Uncovering secret moderation among Western conservative yokels in the age of Obama is becoming a specialty of the New York Times's Western-based reporter Kirk Johnson. On Inauguration Day, Johnson wrote in condescending fashion about the "orderly phalanx marching behind Mr. McCain" in Oklahoma, which had the bad taste to give McCain his largest margin of victory in any state.
This Saturday, he profiled Utah Gov. Jon Huntsman Jr. in the negatively headlined "G.O.P. Governor Challenges Utah's Conservative Verities." The text box reads: "The governor breaks with conservative orthodoxy and is still popular." Basically, Johnson sees the death of conservatism in the repeal of Utah's one-of-a-kind liquor laws. Until last week, the state required patrons to purchase a membership in a bar's "private club" before they could have a drink.
Among Utah Republicans, who hold every statewide elected office and more than two-thirds of the State Legislature, Hamlet-like quests for purpose and direction are hardly the norm.
But the norms are dead for Republicans here, something that was in plain view this week as lawmakers overhauled the state's formerly untouchable liquor law at the urging of Gov. Jon Huntsman Jr.
The debate was about scrapping the state's one-of-a-kind system of regulating bars and restaurants in a bid to boost the economy. But bound up in it was a profound, ongoing dialog, led by Mr. Huntsman, about what the Republican Party should be about and who should lead it.
The antiquated alcohol laws of one uniquely religious, sparsely populated state is an awfully slender thread from which to spin a philosophical discussion of the Republican Party's identity, isn't it?
Besides, the Republican-dominated Utah legislature passed the bill. Liquor law puritanism is not an exclusively conservative trait: One of the most liberal states, New York, had a law strictly limiting interstate wine sales until the Supreme Court overturned the law in 2006.

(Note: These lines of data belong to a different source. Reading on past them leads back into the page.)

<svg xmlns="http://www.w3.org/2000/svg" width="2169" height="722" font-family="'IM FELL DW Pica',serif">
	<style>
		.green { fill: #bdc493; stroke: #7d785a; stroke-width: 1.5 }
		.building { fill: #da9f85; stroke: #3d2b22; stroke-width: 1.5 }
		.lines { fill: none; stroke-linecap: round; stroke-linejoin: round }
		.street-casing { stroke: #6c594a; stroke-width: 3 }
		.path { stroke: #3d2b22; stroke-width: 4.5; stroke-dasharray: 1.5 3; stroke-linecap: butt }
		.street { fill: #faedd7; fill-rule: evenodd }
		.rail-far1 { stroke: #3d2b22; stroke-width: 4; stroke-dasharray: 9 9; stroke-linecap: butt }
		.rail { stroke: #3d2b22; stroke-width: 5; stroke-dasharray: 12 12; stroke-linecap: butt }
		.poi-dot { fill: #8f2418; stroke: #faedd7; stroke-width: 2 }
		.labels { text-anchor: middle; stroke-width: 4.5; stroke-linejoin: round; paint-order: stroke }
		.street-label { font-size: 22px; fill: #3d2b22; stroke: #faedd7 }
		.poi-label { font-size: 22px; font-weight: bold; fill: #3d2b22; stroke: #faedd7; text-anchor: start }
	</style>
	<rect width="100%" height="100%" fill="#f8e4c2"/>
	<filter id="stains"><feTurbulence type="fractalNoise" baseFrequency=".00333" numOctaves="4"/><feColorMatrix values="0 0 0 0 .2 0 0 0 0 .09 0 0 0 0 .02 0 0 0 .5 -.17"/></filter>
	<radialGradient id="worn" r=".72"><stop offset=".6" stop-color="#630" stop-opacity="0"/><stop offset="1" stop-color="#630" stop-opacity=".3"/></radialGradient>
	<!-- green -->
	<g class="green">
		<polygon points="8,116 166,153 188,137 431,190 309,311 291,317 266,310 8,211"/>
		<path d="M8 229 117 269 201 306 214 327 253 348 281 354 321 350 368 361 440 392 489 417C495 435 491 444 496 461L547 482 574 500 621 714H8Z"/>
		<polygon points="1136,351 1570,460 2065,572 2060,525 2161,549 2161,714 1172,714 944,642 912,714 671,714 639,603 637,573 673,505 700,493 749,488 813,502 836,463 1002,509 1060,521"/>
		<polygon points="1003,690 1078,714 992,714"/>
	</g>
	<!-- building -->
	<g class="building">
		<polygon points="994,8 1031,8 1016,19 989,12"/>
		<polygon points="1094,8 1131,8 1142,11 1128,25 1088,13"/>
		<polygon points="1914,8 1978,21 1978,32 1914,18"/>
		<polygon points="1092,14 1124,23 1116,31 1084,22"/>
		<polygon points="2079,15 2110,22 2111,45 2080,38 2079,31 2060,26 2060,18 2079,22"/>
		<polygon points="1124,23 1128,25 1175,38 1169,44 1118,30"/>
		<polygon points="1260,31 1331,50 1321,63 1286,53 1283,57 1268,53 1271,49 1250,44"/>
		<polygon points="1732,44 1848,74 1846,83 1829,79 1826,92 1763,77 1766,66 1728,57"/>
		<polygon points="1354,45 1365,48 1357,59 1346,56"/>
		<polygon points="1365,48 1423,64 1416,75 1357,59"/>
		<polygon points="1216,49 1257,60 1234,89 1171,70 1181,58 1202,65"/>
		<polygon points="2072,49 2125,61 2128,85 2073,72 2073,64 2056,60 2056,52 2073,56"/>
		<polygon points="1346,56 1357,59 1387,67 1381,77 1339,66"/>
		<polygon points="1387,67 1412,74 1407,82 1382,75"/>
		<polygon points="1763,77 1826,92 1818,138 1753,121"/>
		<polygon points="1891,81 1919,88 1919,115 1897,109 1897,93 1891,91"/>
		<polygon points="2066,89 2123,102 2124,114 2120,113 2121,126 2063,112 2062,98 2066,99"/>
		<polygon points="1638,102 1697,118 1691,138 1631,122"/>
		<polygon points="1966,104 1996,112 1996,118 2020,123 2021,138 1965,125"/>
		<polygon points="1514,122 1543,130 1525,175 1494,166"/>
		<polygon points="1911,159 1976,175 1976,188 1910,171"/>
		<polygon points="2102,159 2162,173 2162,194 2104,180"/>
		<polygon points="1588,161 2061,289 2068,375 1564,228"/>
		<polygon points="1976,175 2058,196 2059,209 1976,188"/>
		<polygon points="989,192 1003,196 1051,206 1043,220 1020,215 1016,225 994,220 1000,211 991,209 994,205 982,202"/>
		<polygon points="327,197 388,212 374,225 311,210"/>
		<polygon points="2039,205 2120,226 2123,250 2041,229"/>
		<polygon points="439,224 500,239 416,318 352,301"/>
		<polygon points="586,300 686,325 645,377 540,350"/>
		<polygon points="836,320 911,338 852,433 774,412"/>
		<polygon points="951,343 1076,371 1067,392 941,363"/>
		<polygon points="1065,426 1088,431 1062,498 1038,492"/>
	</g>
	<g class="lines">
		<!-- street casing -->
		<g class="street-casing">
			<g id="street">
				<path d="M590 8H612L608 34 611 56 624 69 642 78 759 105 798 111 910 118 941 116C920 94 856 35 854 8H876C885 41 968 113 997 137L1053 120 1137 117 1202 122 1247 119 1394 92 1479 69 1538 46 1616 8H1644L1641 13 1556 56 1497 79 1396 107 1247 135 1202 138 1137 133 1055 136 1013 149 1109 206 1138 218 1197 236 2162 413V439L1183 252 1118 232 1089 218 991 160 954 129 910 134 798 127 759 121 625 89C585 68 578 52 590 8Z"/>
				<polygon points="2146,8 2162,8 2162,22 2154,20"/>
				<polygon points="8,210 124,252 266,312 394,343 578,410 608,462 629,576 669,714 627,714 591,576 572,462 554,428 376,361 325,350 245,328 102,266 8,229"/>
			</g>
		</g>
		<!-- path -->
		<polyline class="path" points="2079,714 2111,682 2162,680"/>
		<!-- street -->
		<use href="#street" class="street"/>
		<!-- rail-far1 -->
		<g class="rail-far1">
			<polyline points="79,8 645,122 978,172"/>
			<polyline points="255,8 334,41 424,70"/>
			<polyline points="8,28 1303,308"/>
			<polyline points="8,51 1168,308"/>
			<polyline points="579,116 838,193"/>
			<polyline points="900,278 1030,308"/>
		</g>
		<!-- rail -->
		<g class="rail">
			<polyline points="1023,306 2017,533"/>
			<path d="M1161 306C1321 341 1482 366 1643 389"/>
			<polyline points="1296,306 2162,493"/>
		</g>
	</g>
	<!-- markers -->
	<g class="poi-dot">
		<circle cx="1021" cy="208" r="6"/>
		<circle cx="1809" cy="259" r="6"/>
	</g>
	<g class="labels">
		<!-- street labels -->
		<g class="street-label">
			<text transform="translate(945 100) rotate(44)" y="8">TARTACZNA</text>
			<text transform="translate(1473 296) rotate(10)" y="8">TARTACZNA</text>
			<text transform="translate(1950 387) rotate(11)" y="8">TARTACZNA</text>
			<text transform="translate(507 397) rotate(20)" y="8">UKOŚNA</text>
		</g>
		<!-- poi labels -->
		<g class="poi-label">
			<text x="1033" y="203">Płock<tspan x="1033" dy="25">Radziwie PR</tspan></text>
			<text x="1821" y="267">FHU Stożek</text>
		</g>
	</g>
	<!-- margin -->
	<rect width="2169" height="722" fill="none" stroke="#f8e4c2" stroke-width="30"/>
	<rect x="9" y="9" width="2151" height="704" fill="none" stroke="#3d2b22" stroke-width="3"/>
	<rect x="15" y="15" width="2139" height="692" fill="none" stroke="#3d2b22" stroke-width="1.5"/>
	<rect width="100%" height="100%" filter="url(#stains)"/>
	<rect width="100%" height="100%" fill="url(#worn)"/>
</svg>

The undercurrent of the story, as channeled through Gov. Huntsman: The GOP must moderate or perish:
The soul-searching has also meant a star search for national party leaders. Some Republicans say that conservative politicians like Gov. Sarah Palin of Alaska, the party's vice-presidential nominee in November, will show the way forward, while others say the electoral map -- and the formula for future Republican victories -- was rewritten by President Obama's election, and that a kind of casting call is now under way for new voices. Mr. Huntsman is firmly in the camp that says Republicans must turn the page....Mr. Huntsman's moderate views often put him out of step in his first term -- and sometimes made him ineffective as well -- with the deeply conservative Republican majorities in the State House and Senate. But in the last six months, Mr. Huntsman has honed those differences to rapier sharpness as conservatives linked to the policies of former President George W. Bush have gone on the defensive....But there are hints that Mr. Huntsman's message of moderation, especially given his popularity in the state, is resonating beyond the Legislature and drawing support among the broader population.